My Lords, I am grateful to the noble Lord, Lord Wigley, for his explanation of these amendments, which call for a review of the criminal law in relation to digital crime. The Government of course share the noble Lord’s concern about online crime, especially where new technologies, which the noble Lord, Lord Ponsonby referred to, are used to abuse, harass or intimidate people.
Amendment 230 seeks to codify the existing criminal law in relation to digital and cybercrime into a single statute. I share the noble Lord’s concerns about online crime, but I do not believe a single statute for digital and cybercrime would be helpful or a good use of resources. Indeed, I am not persuaded that the existing criminal law in this area is defective. As the Committee will be aware, any action that is illegal when committed offline is also illegal if committed online. Current legislation, some of which was passed before the digital age, has shown itself to be flexible and capable of catching and punishing offenders whether their crimes are committed by digital means or otherwise. The majority of the statutes and offences listed in Amendment 230 relate to offences that can be carried out by non-digital and digital means.
Producing a single statute, containing,
“powers to prosecute individuals who may have been involved in the commission of digital crime”,
as Amendment 230 suggests, would add further complications to the criminal law by creating new overlapping offences, reproducing and duplicating many existing laws. Furthermore, many existing offences would need to be retained for non-digital offending, so we would end up with parallel offences for crimes committed online and offline.
However, while I am not convinced of the need for a review as suggested here, I assure the noble Lord that where specific gaps in legislation are identified, or where new behaviours that should be criminalised are brought to light, we will continue to take action. The Government’s record has shown that we will and do legislate when we need to, such as passing the Serious Crime Act 2016, which further strengthened the Computer Misuse Act 1990.
Amendment 231 would require the Home Office to ensure funding is made available to every police force to train their officers in how to investigate digital crime and abuse. Mainstream cybercrime training is already available to police officers and while I have sympathy with the underlying objective of the noble Lord’s amendment, I do not believe that legislation is necessary to require police forces to provide such training. Furthermore, subsection (2) of the proposed new clause, requiring all police forces to record complaints of digital crime and abuse and their outcomes, is unnecessary as I can assure the noble Lord that work in this area is already under way.

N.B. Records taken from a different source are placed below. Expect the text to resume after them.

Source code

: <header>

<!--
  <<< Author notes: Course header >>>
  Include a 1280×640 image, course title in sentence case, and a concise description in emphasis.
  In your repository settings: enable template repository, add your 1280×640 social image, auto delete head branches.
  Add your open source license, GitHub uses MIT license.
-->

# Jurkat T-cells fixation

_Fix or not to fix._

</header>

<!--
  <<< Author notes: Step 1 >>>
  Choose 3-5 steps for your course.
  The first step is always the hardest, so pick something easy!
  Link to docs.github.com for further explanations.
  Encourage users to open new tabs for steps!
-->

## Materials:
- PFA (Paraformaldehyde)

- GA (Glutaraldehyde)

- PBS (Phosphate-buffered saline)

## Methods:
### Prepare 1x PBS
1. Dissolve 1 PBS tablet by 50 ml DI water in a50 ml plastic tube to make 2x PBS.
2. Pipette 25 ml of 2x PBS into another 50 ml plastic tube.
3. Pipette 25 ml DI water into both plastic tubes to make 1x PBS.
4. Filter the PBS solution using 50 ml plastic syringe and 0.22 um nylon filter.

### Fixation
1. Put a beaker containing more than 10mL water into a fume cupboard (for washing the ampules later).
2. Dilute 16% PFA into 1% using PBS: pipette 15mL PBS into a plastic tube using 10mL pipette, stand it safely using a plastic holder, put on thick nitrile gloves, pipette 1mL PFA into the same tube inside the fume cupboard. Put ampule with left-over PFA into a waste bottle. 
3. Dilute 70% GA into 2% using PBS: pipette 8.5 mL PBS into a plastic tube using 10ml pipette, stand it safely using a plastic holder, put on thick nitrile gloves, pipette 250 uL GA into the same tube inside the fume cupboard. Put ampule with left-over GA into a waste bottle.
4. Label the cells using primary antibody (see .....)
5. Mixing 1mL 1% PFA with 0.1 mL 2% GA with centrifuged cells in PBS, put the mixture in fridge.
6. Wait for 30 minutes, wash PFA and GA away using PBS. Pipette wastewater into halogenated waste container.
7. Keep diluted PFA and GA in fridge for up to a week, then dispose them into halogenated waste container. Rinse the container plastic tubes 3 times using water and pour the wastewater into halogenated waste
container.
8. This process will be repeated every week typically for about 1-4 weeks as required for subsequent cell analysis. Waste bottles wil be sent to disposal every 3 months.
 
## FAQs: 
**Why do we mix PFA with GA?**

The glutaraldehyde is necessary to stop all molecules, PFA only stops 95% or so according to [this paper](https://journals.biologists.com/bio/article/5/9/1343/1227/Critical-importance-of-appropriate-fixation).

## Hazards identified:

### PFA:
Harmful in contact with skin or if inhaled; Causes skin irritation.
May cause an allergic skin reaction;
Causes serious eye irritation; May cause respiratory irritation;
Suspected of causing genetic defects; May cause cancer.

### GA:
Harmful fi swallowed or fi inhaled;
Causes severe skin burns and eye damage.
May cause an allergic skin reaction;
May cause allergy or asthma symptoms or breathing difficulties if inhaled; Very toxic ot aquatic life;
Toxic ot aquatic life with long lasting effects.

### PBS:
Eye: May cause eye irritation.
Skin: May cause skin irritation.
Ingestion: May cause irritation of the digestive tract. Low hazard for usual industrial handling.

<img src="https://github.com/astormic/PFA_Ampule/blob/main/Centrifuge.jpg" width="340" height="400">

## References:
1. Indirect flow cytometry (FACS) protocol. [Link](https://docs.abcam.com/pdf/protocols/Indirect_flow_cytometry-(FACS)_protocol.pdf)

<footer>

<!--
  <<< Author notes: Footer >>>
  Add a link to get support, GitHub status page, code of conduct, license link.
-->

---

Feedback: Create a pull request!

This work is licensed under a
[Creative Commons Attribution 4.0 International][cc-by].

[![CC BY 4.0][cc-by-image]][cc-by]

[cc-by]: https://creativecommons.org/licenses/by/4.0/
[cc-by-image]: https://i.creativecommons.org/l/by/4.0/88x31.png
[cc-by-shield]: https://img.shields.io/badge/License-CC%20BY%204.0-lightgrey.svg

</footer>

From 2015, police-recorded crime data collection also includes a mandatory online flag that allows police forces to record online instances of crimes, including stalking and harassment, whether the crime took place wholly online or just had an online element to it. The Office for National Statistics published this data, for the first time, as experimental statistics in July. We welcome the continuing improvement in the statistics on reported fraud and cybercrime that better reflect the extent of the problem. Having an accurate picture is vital to informing the most appropriate response to these crimes. It is important that police forces be able to respond to changing technologies, and we recognise the need to support forces to invest in the capabilities they need. However, the training of police officers is an operational matter and critically, it is the police themselves who can best determine what their training needs are.
Amendment 231A seeks to create an array of new offences relating to digital surveillance and monitoring, presumably to address issues such as online harassment and stalking. The Government are absolutely clear that abusive and threatening behaviour is totally unacceptable in any form, online or offline. Existing legislation in the form of the Protection from Harassment Act 1997 includes the offences of stalking, harassment and putting people in fear of violence, and applies to offences committed online.
In 2015-16, almost 13,000 prosecutions were commenced for harassment and stalking offences—a rise of 864 offences from 2014-15 and the highest volume ever recorded. The Government have strengthened the law on stalking: an insidious crime that can involve a wide range of behaviours, which may include the misuse of digital equipment, spyware and social media. There is no exhaustive list of behaviours relating to stalking, but recognising the ongoing pattern of fixated, obsessive behaviour is really important in tackling stalking.
New stalking offences were introduced in 2012. They are stopping people living in fear and preventing escalation to more serious violence. In 2015-16, more than 1,100 prosecutions were commenced under the new stalking legislation. Our recent consultation on the introduction of a new civil stalking protection order demonstrates our determination to support victims of stalking at an earlier stage and address the behaviour of perpetrators before it becomes entrenched. This draws on our successful roll-out of other civil orders, such as FGM protection orders, domestic violence protection orders and sexual risk orders.
I am sorry to have gone on somewhat, but I hope the noble Lord recognises that the Government keep the criminal law in this area under review and that police forces are alive to the need to have the capabilities to tackle such crime. I hope the noble Lord will feel happy to withdraw his amendment.